Introduce technical means of monitoring and surveillance, permitting meaningful reductions of forces to be negotiated.
Work out a complete demilitarization.
The concept of a Transboundary Peace Park fits in completely with these suggestions, giving a positive dimension to the process. It would work not only toward disengagement but also toward the creation of a park to protect the environment—to allow the ibex, the snow leopard, and the wild roses to return. An informal group of the World Commission on Protected Areas (WPCA) is promoting the idea of such a park.
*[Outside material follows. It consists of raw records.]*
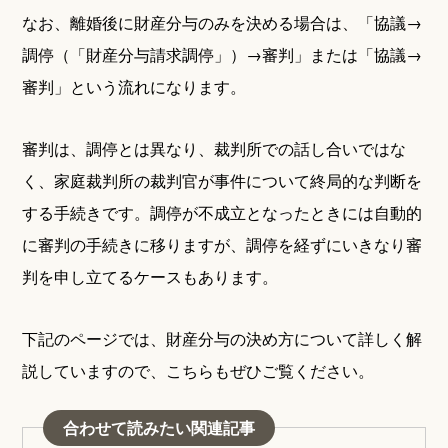
なお、離婚後に財産分与のみを決める場合は、「協議→
調停（「財産分与請求調停」）→審判」または「協議→
審判」という流れになります。
審判は、調停とは異なり、裁判所での話し合いではな
く、家庭裁判所の裁判官が事件について終局的な判断を
する手続きです。調停が不成立となったときには自動的
に審判の手続きに移りますが、調停を経ずにいきなり審
判を申し立てるケースもあります。
下記のページでは、財産分与の決め方について詳しく解
説していますので、こちらもぜひご覧ください。
合わせて読みたい関連記事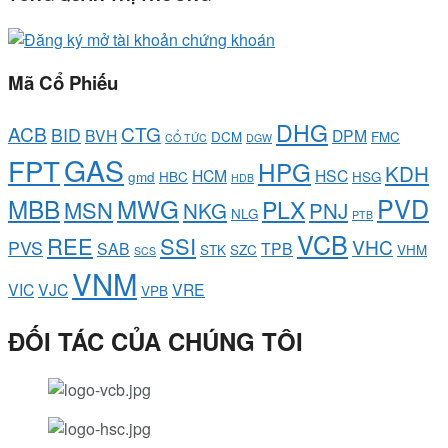
Mã Cổ Phiếu
DHG
ACB
CTG
BID
BVH
DPM
DCM
FMC
CỔ TỨC
DGW
GAS
FPT
HPG
KDH
HCM
HSC
gmd
HBC
HSG
HDB
PVD
MBB
MWG
PLX
MSN
NKG
PNJ
NLG
PTB
VCB
REE
SSI
VHC
PVS
SAB
TPB
STK
SZC
VHM
SCS
VNM
VIC
VJC
VRE
VPB
ĐỐI TÁC CỦA CHÚNG TÔI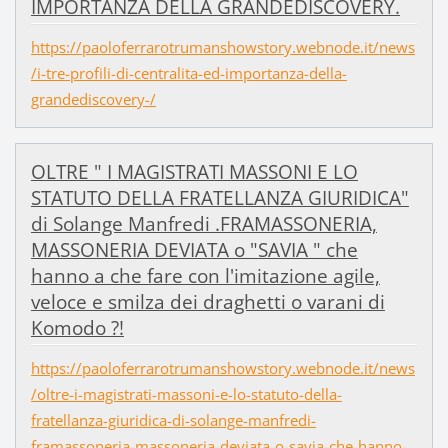
IMPORTANZA DELLA GRANDEDISCOVERY.
https://paoloferrarotrumanshowstory.webnode.it/news
/i-tre-profili-di-centralita-ed-importanza-della-
grandediscovery-/
OLTRE " I MAGISTRATI MASSONI E LO
STATUTO DELLA FRATELLANZA GIURIDICA"
di Solange Manfredi .FRAMASSONERIA,
MASSONERIA DEVIATA o "SAVIA " che
hanno a che fare con l'imitazione agile,
veloce e smilza dei draghetti o varani di
Komodo ?!
https://paoloferrarotrumanshowstory.webnode.it/news
/oltre-i-magistrati-massoni-e-lo-statuto-della-
fratellanza-giuridica-di-solange-manfredi-
framassoneria-massoneria-deviata-o-savia-che-hanno-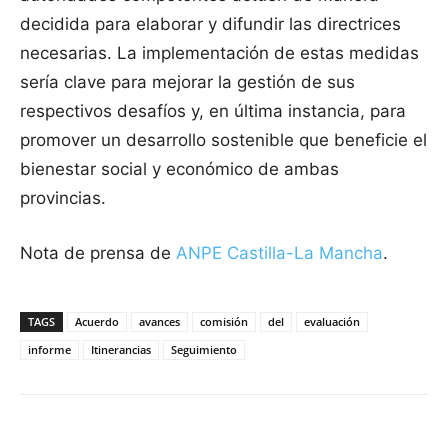
decidida para elaborar y difundir las directrices
necesarias. La implementación de estas medidas
sería clave para mejorar la gestión de sus
respectivos desafíos y, en última instancia, para
promover un desarrollo sostenible que beneficie el
bienestar social y económico de ambas
provincias.
Nota de prensa de
ANPE Castilla-La Mancha
.
TAGS
Acuerdo
avances
comisión
del
evaluación
informe
Itinerancias
Seguimiento
Facebook
X
Pinterest
WhatsApp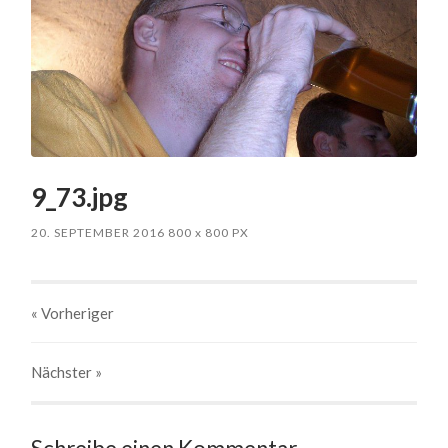
9_73.jpg
20. SEPTEMBER 2016
800
x
800 PX
« Vorheriger
Nächster
»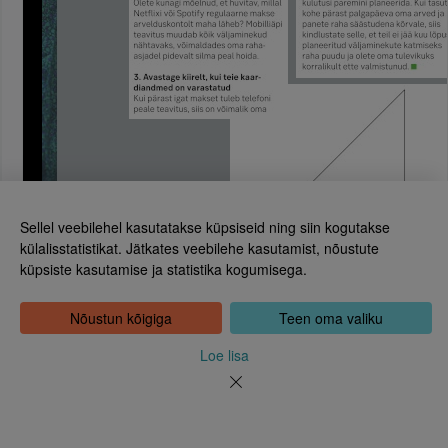
Sellel veebilehel kasutatakse küpsiseid ning siin kogutakse
külalisstatistikat. Jätkates veebilehe kasutamist, nõustute
küpsiste kasutamise ja statistika kogumisega.
Eesti Rahvusraamatukogu
Tõnismägi 2, 15189 Tallinn
Leht 13
Kontakt: 6307 100
Nõustun kõigiga
Teen oma valiku
dea@rara.ee
Tutvustus
Loe lisa
Küpsiste info
Tagasiside
Abi
Uudised
Rahvusraamatukogu isikuandmete töötlemise korrast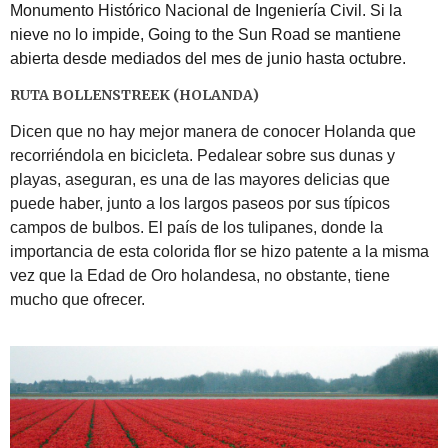
Monumento Histórico Nacional de Ingeniería Civil. Si la
nieve no lo impide, Going to the Sun Road se mantiene
abierta desde mediados del mes de junio hasta octubre.
RUTA BOLLENSTREEK (HOLANDA)
Dicen que no hay mejor manera de conocer Holanda que
recorriéndola en bicicleta. Pedalear sobre sus dunas y
playas, aseguran, es una de las mayores delicias que
puede haber, junto a los largos paseos por sus típicos
campos de bulbos. El país de los tulipanes, donde la
importancia de esta colorida flor se hizo patente a la misma
vez que la Edad de Oro holandesa, no obstante, tiene
mucho que ofrecer.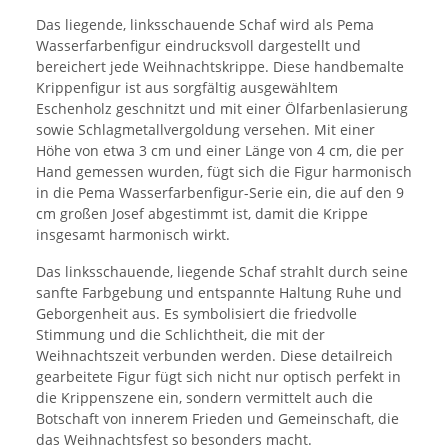
Das liegende, linksschauende Schaf wird als Pema
Wasserfarbenfigur eindrucksvoll dargestellt und
bereichert jede Weihnachtskrippe. Diese handbemalte
Krippenfigur ist aus sorgfältig ausgewähltem
Eschenholz geschnitzt und mit einer Ölfarbenlasierung
sowie Schlagmetallvergoldung versehen. Mit einer
Höhe von etwa 3 cm und einer Länge von 4 cm, die per
Hand gemessen wurden, fügt sich die Figur harmonisch
in die Pema Wasserfarbenfigur-Serie ein, die auf den 9
cm großen Josef abgestimmt ist, damit die Krippe
insgesamt harmonisch wirkt.
Das linksschauende, liegende Schaf strahlt durch seine
sanfte Farbgebung und entspannte Haltung Ruhe und
Geborgenheit aus. Es symbolisiert die friedvolle
Stimmung und die Schlichtheit, die mit der
Weihnachtszeit verbunden werden. Diese detailreich
gearbeitete Figur fügt sich nicht nur optisch perfekt in
die Krippenszene ein, sondern vermittelt auch die
Botschaft von innerem Frieden und Gemeinschaft, die
das Weihnachtsfest so besonders macht.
Last year, the area of the Aletsch, the longest glacier in the European Alps, was designated as a World Heritage Site. It would be fitting if the Siachen, the longest mountain glacier in the world, were to take a step in that direction in the International Year of Mountains. It is situated close to the world's most impressive cluster of 8000-m peaks, in a majestic mountain landscape redolent with the romance of early exploration. It is said, on both sides of the LOC, that to honor the blood of brave soldiers that has been spilled, not an inch of territory should be given up. One could say with even more emphasis that the sacrifice of brave men could best be honored by protecting a spectacular area consecrated with their blood.
At present, with a million armed men facing each other across the Kashmir border, talk of ending the fighting and of peace parks seems remote. But the dawn always comes after the darkest period: perhaps there will also be a dawn for the Siachen.